Activity: Pull out each line in the rows below that contains the word "shares", and copy it in full.

___ Entries provided ___

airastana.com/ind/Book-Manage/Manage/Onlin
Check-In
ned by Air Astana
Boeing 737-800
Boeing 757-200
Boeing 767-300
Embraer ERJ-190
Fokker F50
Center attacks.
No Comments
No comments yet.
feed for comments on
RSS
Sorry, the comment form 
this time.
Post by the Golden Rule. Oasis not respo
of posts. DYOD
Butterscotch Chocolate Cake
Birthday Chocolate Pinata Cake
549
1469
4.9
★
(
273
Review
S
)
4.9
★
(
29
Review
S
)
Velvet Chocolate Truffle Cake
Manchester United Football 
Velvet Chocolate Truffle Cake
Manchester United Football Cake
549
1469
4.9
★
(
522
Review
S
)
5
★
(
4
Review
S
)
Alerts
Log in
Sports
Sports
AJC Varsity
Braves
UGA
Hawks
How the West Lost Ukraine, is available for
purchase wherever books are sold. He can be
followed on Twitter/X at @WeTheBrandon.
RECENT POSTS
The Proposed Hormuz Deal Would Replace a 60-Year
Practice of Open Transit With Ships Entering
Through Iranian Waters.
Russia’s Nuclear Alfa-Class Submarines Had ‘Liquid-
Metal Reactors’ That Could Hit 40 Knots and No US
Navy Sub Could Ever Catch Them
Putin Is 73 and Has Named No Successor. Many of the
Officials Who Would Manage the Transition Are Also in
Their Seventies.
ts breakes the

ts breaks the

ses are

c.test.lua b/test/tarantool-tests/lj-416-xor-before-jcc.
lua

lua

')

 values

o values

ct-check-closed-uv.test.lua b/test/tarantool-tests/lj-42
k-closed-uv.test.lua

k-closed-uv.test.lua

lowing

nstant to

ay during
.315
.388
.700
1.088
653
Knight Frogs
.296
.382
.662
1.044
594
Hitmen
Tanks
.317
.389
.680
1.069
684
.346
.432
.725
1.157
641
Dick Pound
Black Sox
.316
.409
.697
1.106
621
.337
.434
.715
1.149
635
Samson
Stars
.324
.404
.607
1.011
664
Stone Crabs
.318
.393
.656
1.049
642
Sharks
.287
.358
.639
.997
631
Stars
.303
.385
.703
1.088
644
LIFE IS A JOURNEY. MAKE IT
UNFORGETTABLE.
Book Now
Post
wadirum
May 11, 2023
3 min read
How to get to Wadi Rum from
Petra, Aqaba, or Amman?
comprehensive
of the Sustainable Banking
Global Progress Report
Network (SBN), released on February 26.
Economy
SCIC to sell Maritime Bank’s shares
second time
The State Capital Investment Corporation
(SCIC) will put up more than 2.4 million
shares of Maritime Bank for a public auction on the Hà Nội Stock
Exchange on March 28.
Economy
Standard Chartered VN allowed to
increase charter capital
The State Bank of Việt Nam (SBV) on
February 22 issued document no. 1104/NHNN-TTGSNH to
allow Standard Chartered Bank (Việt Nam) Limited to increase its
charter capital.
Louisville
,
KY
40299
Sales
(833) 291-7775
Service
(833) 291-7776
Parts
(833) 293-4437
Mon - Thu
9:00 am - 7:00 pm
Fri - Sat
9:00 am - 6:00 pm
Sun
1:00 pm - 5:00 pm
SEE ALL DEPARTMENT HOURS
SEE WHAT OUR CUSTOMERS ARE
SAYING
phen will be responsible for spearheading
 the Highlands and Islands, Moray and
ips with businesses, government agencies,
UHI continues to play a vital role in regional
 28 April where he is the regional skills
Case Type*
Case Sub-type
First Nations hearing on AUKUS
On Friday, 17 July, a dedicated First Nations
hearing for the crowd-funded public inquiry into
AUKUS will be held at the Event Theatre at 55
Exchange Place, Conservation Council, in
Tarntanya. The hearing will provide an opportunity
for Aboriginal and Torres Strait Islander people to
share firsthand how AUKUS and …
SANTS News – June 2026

___

Solution to the exercise:
SCIC to sell Maritime Bank’s shares
shares of Maritime Bank for a public auction on the Hà Nội Stock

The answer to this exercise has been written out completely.